[[ Information provided open ]]

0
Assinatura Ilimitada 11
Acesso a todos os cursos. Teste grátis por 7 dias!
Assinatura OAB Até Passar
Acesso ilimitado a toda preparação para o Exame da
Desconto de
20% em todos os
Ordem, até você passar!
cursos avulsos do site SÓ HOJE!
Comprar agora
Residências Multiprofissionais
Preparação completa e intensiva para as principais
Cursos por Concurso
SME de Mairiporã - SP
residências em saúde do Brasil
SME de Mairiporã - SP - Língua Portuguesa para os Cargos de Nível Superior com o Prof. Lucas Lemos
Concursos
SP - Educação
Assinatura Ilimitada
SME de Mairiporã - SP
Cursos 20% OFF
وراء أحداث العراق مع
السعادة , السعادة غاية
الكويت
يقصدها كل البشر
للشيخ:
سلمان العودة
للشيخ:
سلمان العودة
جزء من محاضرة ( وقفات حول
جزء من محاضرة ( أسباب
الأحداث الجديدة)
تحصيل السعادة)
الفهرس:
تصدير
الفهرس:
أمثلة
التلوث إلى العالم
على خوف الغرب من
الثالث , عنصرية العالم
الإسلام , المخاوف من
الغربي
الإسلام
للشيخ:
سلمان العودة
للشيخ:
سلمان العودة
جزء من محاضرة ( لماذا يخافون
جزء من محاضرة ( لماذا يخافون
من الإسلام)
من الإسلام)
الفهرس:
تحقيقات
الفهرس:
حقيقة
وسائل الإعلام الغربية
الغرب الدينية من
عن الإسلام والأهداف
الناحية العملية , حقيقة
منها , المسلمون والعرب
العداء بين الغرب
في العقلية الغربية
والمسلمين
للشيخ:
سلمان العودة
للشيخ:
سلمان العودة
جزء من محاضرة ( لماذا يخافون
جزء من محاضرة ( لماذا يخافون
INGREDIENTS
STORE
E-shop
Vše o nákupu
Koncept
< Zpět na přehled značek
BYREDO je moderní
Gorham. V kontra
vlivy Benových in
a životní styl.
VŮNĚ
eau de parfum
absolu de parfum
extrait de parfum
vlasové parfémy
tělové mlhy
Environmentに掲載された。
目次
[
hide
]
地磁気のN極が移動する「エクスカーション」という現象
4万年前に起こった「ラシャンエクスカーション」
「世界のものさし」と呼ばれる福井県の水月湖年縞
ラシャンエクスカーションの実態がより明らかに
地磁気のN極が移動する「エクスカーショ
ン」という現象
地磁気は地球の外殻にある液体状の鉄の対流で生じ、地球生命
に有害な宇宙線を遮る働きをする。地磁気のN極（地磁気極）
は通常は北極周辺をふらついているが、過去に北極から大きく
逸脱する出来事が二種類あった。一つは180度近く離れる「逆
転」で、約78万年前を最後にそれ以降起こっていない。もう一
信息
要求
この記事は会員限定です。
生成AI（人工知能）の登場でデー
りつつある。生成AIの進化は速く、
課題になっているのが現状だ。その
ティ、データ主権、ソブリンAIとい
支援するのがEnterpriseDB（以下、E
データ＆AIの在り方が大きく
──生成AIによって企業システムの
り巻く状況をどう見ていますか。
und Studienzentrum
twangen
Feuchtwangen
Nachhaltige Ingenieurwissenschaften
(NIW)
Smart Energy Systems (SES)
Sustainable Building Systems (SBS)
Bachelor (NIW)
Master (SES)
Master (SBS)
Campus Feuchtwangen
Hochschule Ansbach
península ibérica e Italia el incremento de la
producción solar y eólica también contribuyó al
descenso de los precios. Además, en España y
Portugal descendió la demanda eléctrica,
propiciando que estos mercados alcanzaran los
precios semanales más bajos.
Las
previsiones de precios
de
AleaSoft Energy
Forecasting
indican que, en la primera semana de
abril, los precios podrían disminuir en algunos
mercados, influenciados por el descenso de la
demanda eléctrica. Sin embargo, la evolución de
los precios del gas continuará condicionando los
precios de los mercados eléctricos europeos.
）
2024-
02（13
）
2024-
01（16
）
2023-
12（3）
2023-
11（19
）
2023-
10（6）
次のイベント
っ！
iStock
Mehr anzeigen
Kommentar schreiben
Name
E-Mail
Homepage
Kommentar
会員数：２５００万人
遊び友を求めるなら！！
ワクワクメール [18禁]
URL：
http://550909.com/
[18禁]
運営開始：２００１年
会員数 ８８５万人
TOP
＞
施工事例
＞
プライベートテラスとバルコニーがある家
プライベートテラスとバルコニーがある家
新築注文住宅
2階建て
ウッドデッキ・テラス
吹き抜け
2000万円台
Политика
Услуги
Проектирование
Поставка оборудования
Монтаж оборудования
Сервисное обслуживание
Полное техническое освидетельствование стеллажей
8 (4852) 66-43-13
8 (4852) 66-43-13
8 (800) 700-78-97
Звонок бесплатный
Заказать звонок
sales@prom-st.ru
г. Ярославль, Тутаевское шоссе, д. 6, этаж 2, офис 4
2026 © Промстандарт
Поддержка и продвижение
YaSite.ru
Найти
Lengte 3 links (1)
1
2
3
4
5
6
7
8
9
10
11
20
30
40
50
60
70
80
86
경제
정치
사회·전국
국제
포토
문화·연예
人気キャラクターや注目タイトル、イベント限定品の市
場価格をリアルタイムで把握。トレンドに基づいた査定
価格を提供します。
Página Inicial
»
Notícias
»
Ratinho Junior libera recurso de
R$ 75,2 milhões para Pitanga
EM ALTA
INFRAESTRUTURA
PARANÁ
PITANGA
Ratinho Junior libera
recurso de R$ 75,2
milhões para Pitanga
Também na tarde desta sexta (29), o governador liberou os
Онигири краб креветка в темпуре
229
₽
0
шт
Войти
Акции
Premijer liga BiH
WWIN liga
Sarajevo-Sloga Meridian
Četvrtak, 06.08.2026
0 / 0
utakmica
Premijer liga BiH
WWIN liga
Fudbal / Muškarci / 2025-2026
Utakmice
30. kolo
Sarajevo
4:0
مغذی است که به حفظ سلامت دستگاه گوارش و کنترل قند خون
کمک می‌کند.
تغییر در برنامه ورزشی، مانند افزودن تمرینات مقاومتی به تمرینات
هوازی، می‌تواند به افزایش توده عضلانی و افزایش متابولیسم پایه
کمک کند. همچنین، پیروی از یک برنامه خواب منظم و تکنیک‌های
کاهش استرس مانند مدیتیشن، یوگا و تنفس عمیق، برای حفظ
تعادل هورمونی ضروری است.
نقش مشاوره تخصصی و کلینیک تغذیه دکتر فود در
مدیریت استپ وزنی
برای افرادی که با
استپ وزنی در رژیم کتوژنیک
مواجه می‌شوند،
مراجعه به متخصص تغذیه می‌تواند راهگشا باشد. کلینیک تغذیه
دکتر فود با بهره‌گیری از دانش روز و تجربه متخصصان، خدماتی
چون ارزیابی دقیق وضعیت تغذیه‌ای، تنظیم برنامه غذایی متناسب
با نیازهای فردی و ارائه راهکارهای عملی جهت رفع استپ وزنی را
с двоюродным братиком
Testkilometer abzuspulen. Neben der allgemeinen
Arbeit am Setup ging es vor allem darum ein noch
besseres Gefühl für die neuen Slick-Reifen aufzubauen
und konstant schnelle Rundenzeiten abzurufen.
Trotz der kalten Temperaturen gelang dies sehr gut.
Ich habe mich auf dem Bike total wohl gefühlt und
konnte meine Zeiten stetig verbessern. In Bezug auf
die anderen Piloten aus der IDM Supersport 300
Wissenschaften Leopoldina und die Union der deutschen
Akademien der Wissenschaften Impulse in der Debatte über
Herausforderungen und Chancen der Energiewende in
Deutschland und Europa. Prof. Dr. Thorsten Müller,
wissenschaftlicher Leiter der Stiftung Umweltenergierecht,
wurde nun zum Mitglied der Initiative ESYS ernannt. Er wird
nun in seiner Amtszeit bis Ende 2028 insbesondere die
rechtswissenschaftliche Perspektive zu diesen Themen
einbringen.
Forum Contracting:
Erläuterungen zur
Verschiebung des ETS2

[[ Information provided closed ]]

### Requirement
A word-for-word copy of the lines above from the one with "地磁気のN極が移動する「エクスカーション」という現象" through the one with "sales@prom-st.ru", inclusive, is the only output wanted.

### Task result
地磁気のN極が移動する「エクスカーション」という現象
4万年前に起こった「ラシャンエクスカーション」
「世界のものさし」と呼ばれる福井県の水月湖年縞
ラシャンエクスカーションの実態がより明らかに
地磁気のN極が移動する「エクスカーショ
ン」という現象
地磁気は地球の外殻にある液体状の鉄の対流で生じ、地球生命
に有害な宇宙線を遮る働きをする。地磁気のN極（地磁気極）
は通常は北極周辺をふらついているが、過去に北極から大きく
逸脱する出来事が二種類あった。一つは180度近く離れる「逆
転」で、約78万年前を最後にそれ以降起こっていない。もう一
信息
要求
この記事は会員限定です。
生成AI（人工知能）の登場でデー
りつつある。生成AIの進化は速く、
課題になっているのが現状だ。その
ティ、データ主権、ソブリンAIとい
支援するのがEnterpriseDB（以下、E
データ＆AIの在り方が大きく
──生成AIによって企業システムの
り巻く状況をどう見ていますか。
und Studienzentrum
twangen
Feuchtwangen
Nachhaltige Ingenieurwissenschaften
(NIW)
Smart Energy Systems (SES)
Sustainable Building Systems (SBS)
Bachelor (NIW)
Master (SES)
Master (SBS)
Campus Feuchtwangen
Hochschule Ansbach
península ibérica e Italia el incremento de la
producción solar y eólica también contribuyó al
descenso de los precios. Además, en España y
Portugal descendió la demanda eléctrica,
propiciando que estos mercados alcanzaran los
precios semanales más bajos.
Las
previsiones de precios
de
AleaSoft Energy
Forecasting
indican que, en la primera semana de
abril, los precios podrían disminuir en algunos
mercados, influenciados por el descenso de la
demanda eléctrica. Sin embargo, la evolución de
los precios del gas continuará condicionando los
precios de los mercados eléctricos europeos.
）
2024-
02（13
）
2024-
01（16
）
2023-
12（3）
2023-
11（19
）
2023-
10（6）
次のイベント
っ！
iStock
Mehr anzeigen
Kommentar schreiben
Name
E-Mail
Homepage
Kommentar
会員数：２５００万人
遊び友を求めるなら！！
ワクワクメール [18禁]
URL：
http://550909.com/
[18禁]
運営開始：２００１年
会員数 ８８５万人
TOP
＞
施工事例
＞
プライベートテラスとバルコニーがある家
プライベートテラスとバルコニーがある家
新築注文住宅
2階建て
ウッドデッキ・テラス
吹き抜け
2000万円台
Политика
Услуги
Проектирование
Поставка оборудования
Монтаж оборудования
Сервисное обслуживание
Полное техническое освидетельствование стеллажей
8 (4852) 66-43-13
8 (4852) 66-43-13
8 (800) 700-78-97
Звонок бесплатный
Заказать звонок
sales@prom-st.ru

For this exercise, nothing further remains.